Given data |
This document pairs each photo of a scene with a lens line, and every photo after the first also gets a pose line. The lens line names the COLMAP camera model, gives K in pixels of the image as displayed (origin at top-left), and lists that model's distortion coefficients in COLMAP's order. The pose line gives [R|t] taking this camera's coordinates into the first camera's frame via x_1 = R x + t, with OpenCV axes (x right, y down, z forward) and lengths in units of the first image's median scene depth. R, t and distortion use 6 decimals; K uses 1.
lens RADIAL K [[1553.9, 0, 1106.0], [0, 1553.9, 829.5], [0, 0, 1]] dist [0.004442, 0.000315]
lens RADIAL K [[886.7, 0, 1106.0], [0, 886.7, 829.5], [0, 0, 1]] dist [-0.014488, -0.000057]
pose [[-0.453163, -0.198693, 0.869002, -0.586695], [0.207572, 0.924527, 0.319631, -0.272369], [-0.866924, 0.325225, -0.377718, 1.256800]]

Work order |
Reproduce the listing above verbatim.

Result |
This document pairs each photo of a scene with a lens line, and every photo after the first also gets a pose line. The lens line names the COLMAP camera model, gives K in pixels of the image as displayed (origin at top-left), and lists that model's distortion coefficients in COLMAP's order. The pose line gives [R|t] taking this camera's coordinates into the first camera's frame via x_1 = R x + t, with OpenCV axes (x right, y down, z forward) and lengths in units of the first image's median scene depth. R, t and distortion use 6 decimals; K uses 1.
lens RADIAL K [[1553.9, 0, 1106.0], [0, 1553.9, 829.5], [0, 0, 1]] dist [0.004442, 0.000315]
lens RADIAL K [[886.7, 0, 1106.0], [0, 886.7, 829.5], [0, 0, 1]] dist [-0.014488, -0.000057]
pose [[-0.453163, -0.198693, 0.869002, -0.586695], [0.207572, 0.924527, 0.319631, -0.272369], [-0.866924, 0.325225, -0.377718, 1.256800]]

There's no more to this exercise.